Литмир - Электронная Библиотека

– Ничего, – ответила я и села. – Все нормально.

На меня в упор смотрели миндалевидные глаза Месхиева, морщины от них разбегались ногами паука-сенокосца. Он сидел на диване, обняв меня за плечи, другая рука на моем бедре.

– Аня, Анечка, – повторял он. – Что с тобой? Успокойся.

А я видела капли пота на его виске и слышала, как тяжело он дышит.

– Руки, – сказала я.

Он убрал руки и отвернулся. На поле моего туго накрахмаленного халата остался вдавленный отпечаток его ладони.

– Прости, – попросил он.

– За что?

Месхиев хороший человек и отличный хирург. Не нужны между нами сложности. Все должно быть по-старому. Он меня отлично понял. Я его простила.

– Может, ты это?.. – спросил он.

– Нет. От духоты, наверное.

Откуда у меня может быть это? Я регулярно пью таблетки. Хорошо, что он ничего не понял. Ни к чему это.

– Как она?

У меня язык не поворачивался назвать ее имя.

– Температура сорок. Лихорадка, бред. Не в себе. Зайдешь?

– Да. Только не сегодня. Завтра.

Я боялась к ней идти. Я боялась увидеть ее мужа. Я не знала, что будет, если я вновь его увижу.

– Ну, как знаешь.

Месхиев поднялся с дивана.

– Тебе лучше?

– Определенно.

– Пойду я тогда. Ты меня прости.

– Угу.

Я уже и забыла о нем. Я думала о Лене и ее муже. О том, что они живут в районе, который обслуживает наша больница. О том, что мне не избавиться от них никогда. Они всегда будут являться ко мне в самый неподходящий момент. И травить мою душу своим существованием до конца жизни.

За окном пошел дождь. С улицы тянуло запахом мокрой земли и сырых грибов. Терпкий, пряный запах раздавленных грибов. Грибов, которые нельзя есть. Их тела разъедены канцерогенами и токсинами. Отравлены отходами большого города.

Я сидела на работе допоздна, пока не стемнело. Я все решала, идти или не идти. Зазвонил городской телефон.

– Ты скоро? – спросил Димитрий.

– Скоро, – ответила я. – С базой данных закопалась.

Я почувствовала облегчение. Димитрий, мой невольный ангел-хранитель, отложил Голгофу на завтра.

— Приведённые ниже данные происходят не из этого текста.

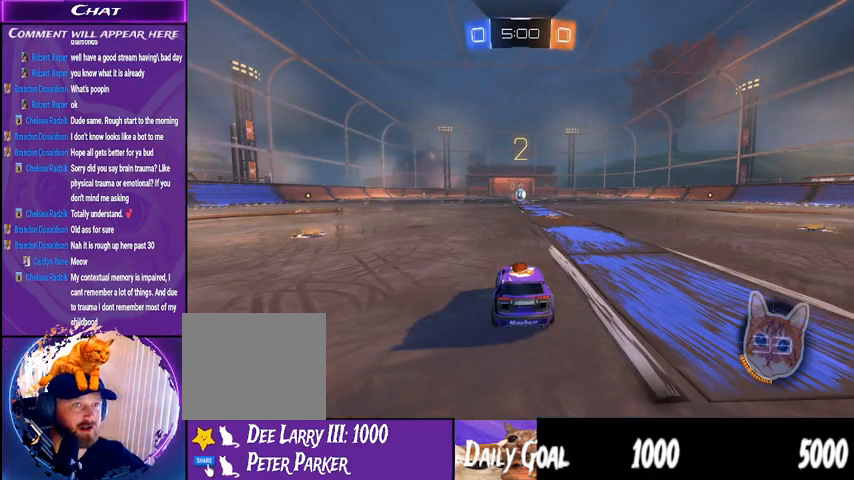
Gameplay with a controller (PlayStation layout); each line is a JSON object with the inputs held at the frame after it (dt_ms = milliseconds from this image to that frame). "events" lists button and stick changes between this image and that frame as [ms after this image, input, new state], when the widget could be followed in between. Not read: HOME SELECT.
{"dt_ms": 500, "buttons": ["R2"], "left_stick": "center", "right_stick": "center", "events": [[367, "R2", "down"]]}
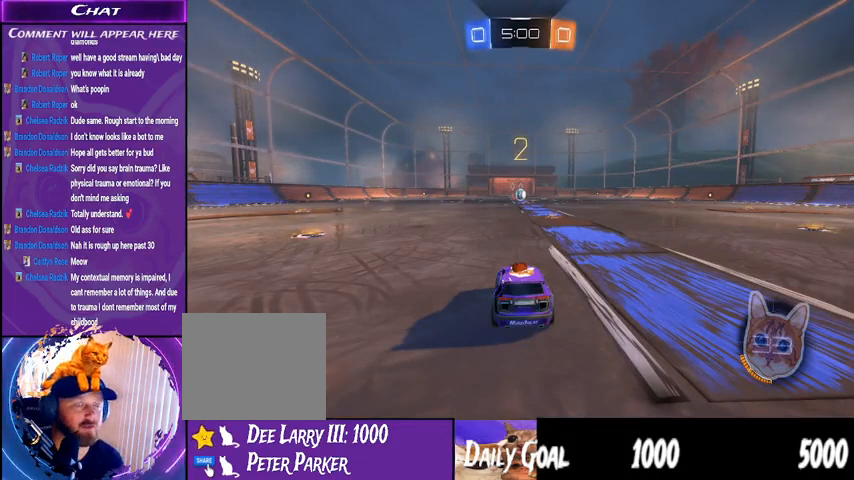
{"dt_ms": 500, "buttons": ["R2"], "left_stick": "center", "right_stick": "center", "events": []}
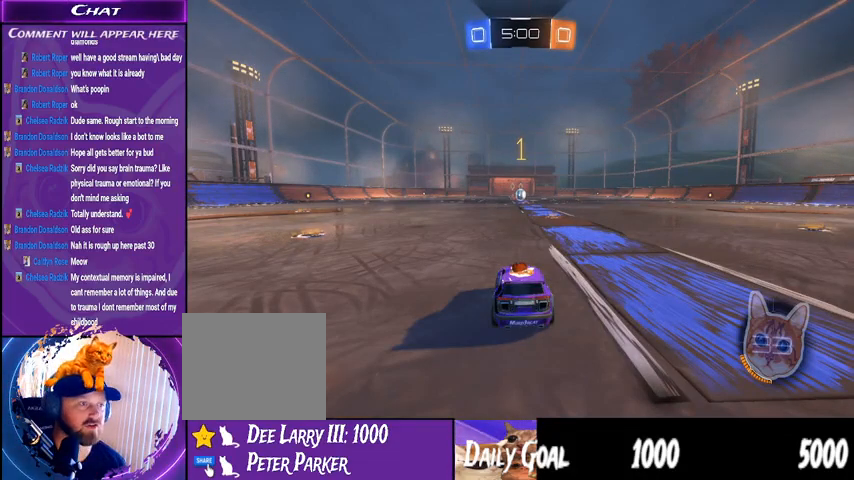
{"dt_ms": 500, "buttons": ["R1", "R2"], "left_stick": "center", "right_stick": "center", "events": [[33, "R1", "down"], [67, "left_stick", "right"], [467, "left_stick", "center"]]}
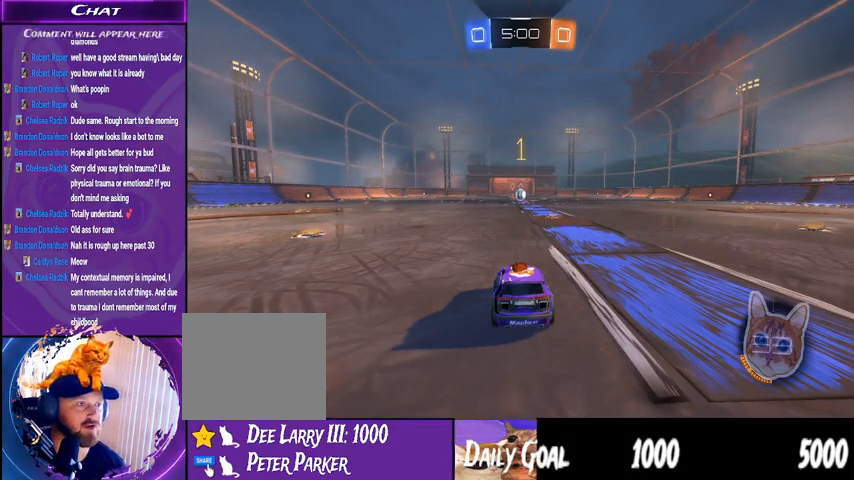
{"dt_ms": 500, "buttons": ["R1", "R2"], "left_stick": "center", "right_stick": "center", "events": [[167, "left_stick", "right"], [267, "left_stick", "center"]]}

Я выключила память поворотом ключа в амбарном замке и поехала домой под осенним дождем, ни о чем не думая. Останавливалась на светофорах и бездумно смотрела на вырезанные в белесых стеклах машин черные силуэты. Потом ехала дальше по родному, недружелюбному городу. Фары «Лексуса» выхватывали одномерные углы домов, безлюдные автобусные остановки, черные пасти подземных переходов, землистые лица редких прохожих. Сюрреалистичный, темный, затаившийся город в ненастье неплохая иллюстрация для плохого настроения.

Повернув на проспект, машина застряла в гудящей пробке. Я переключила приемник на «Авторадио». Хотя куда сворачивать? Уже поздно перестроиться и поменять маршрут в прямом и переносном смысле.

– Почему я не взяла зонт?

Смрадное дыхание автомобильных легких смешивалось с моросящим осенним дождем. Я мерзла в первые дни сентября, всегда теплые и солнечные в моем городе. Я поежилась и включила печку. Мне хотелось только скорее принять горячую ванну, поесть и лечь спать. Дорогу к дому шлагбаумом перекрыла автомобильная пробка.

– Что за мерзкий день?

Я вздрогнула от воющих со всех сторон сигналов и нажала на газ. Гигантская автомобильная анаконда ожила и медленно поползла по городским джунглям в сторону гор.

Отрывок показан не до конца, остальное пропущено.